Regional Cooperation is Key to Sustainable Suburban Development
January 13, 2015 (PRLEAP.COM) Business News
January 13, 2015 - Local governments can no longer rely on Congress or state legislatures to bail them out of common problems. For that reason, "regions have become the new 'local' in dealing with common sorts of challenges," said William R. Dodge, author of "Regional Excellence," and a leading thinker and facilitator of building regional collaboration.Dodge talked about the growing importance of regional cooperation as part of the continuing Randall Lewis Seminar Series presented by the UC Riverside School of Public Policy's Center for Sustainable Suburban Development and featured in the online video business magazine, California CEO. Dodge explained to the Center's Director and former longtime Riverside Mayor, Ron Loveridge, that building regional cooperation doesn't happen in a flash. "Regional cooperation is the pursuit of the marathoner, not the sprinter." Dodge said. "It takes long and difficult efforts, and even if you succeed and often you do, no one offers any thanks for what you have been able to accomplish."
Regions, he said, are now more important than ever because they have become economic powerhouses.

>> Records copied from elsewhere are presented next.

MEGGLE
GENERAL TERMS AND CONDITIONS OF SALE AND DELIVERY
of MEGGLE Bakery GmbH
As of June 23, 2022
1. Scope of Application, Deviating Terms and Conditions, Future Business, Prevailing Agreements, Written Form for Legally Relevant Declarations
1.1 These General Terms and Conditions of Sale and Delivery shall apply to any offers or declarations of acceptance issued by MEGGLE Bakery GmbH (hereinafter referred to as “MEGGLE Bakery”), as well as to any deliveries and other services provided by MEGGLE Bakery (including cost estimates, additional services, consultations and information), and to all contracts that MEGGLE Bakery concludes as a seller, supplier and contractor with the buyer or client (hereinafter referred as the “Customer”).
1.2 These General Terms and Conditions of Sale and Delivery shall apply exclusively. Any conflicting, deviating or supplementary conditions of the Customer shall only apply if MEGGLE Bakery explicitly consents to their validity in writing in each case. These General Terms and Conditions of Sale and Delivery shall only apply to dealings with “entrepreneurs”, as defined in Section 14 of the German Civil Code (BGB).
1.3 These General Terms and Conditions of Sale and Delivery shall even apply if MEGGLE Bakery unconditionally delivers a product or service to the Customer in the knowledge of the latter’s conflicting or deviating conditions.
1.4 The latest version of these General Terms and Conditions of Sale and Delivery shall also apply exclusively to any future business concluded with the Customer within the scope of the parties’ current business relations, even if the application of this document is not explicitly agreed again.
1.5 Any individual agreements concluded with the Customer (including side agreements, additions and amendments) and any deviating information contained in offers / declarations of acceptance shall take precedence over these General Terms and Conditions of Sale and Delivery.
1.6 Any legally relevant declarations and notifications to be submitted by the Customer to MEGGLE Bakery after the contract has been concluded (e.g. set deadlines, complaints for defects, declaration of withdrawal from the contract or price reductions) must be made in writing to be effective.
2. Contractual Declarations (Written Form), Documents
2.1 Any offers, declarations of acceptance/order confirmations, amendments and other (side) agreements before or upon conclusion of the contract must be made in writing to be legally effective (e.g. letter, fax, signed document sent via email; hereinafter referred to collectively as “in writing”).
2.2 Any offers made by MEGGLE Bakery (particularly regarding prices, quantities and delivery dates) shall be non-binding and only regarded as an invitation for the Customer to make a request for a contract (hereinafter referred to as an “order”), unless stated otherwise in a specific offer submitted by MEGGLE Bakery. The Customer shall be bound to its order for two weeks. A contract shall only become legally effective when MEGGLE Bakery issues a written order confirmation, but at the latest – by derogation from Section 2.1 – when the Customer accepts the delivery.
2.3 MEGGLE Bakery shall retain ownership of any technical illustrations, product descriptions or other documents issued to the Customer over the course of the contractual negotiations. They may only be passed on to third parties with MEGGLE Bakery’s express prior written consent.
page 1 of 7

They also have the collective resources and people to better deal better with the thorniest of issues in a large geographical area than any one local government could do on its own. It's hard, however, to find shining examples of excellence in regional governance in the U.S. Dodge agreed with Loveridge that Minneapolis-St. Paul and Portland, Oregon are among the few exceptions with their voter approved regional governments empowered to carry out directives enabled by fees and taxes.
"The most useful work going on in regional cooperation is happening overseas." Dodge said. "We do not make a great deal of investment in this country in coming up with new models for addressing common challenges like regional ones. But overseas, they create research institutes, they undertake demonstrations, they create new forms of regional governance, and I think in many ways they're working for them."
Such wide-scale success will elude Southern California until regional leadership emerges. We need what Dodge calls "regional citizens" to guide local leaders through controversial issues and new approaches to deal with those issues. But, Dodge intimated it'll likely first take a crisis where coming together is much more powerful than doing things alone.
As all sorts of challenges hit local governments at one time, Dodge said we can't afford to muddle through and not get it right the first time. "We have to reach a comfort level with sharing sovereignty. If we are going to succeed in dealing with common sort of challenges, we're going to have to differentiate between what we can do alone and what we need to do to come together cooperatively to do it."
It all starts, he said, with a handful of people willing to make a commitment.